Urbana board hears options on Leal crowding
URBANA – The Urbana School Board again Tuesday discussed overcrowding at Leal Elementary after hearing some suggested short- and long-term solutions.
Don Owen, the district's assistant supterintendent of curriculum and instruction, presented the idea of capping Leal's enrollment next year by limiting class sizes to those allowed by its contract with teachers.
When those limits are reached, students who don't fit would be asked to petition to attend another Urbana elementary school.
The idea is that the caps would affect only those who register late, after school starts.
Students who have older siblings at Leal would have priority to stay, as would families who've been continuously enrolled at the school.
It's possible that the caps wouldn't take affect until after school starts, Owen said, and Leal Principal Spencer Landsman said students who moved into the school after it started really put the squeeze on classes this year.
Owen said about 410 students have pre-registered or indicated they'll attend Leal next year, which should fit within the class-size caps.
The school next year would be limited to three kindergartens, including one dual-language classroom; four first-grade classrooms, including two dual-language classrooms; three second-grade classrooms, including one dual-language classroom; four third-grade classrooms; three fourth-grade classrooms; and three fifth-grade classrooms.
Third, fourth and fifth grades would each include one bilingual classroom for all native Spanish-speaking students, which is how the district handled those students before starting its dual-language program this school year.
Owen also recommended maintaining one strand of dual language at Leal in the future, allowing current dual-language students to stay.

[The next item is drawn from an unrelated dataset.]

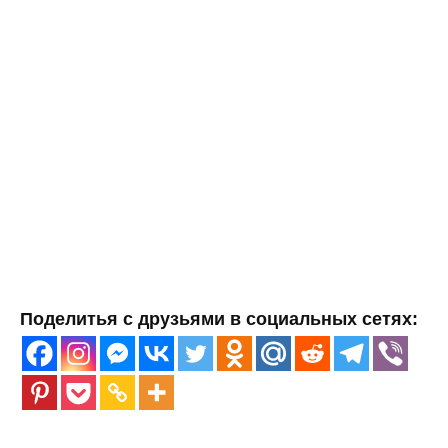
Поделитья с друзьями в социальных сетях:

All Spanish-speaking students in Leal's dual-language classrooms have siblings at the school at this time.
This would require redistricting a part of Leal's attendance area between Perkins Road, Cunningham Avenue and Interstate 74.
Right now, that area has 93 students, and 88 of those are native Spanish-speakers.
Board President John Dimit said he'd like to see the proposal the board votes on include some provisions for grandfathering in students in that area so they can finish their elementary careers at Leal.
Board member Paul Poulosky asked Owen what capping classes would mean for transportation costs, and Owen said it's possible that the students who'd petition to go to another school could live within walking distance — about a mile and a half, as the state defines it — because Urbana's elementary schools are so close together.
In the long term, Owen suggested the school board create a committee to look at more detailed redisricting of the Leal enrollment area and make more recommendations by December 2013.
Board members indicated they thought Owen's recommendations were heading in the right direction, and will vote on final changes in June.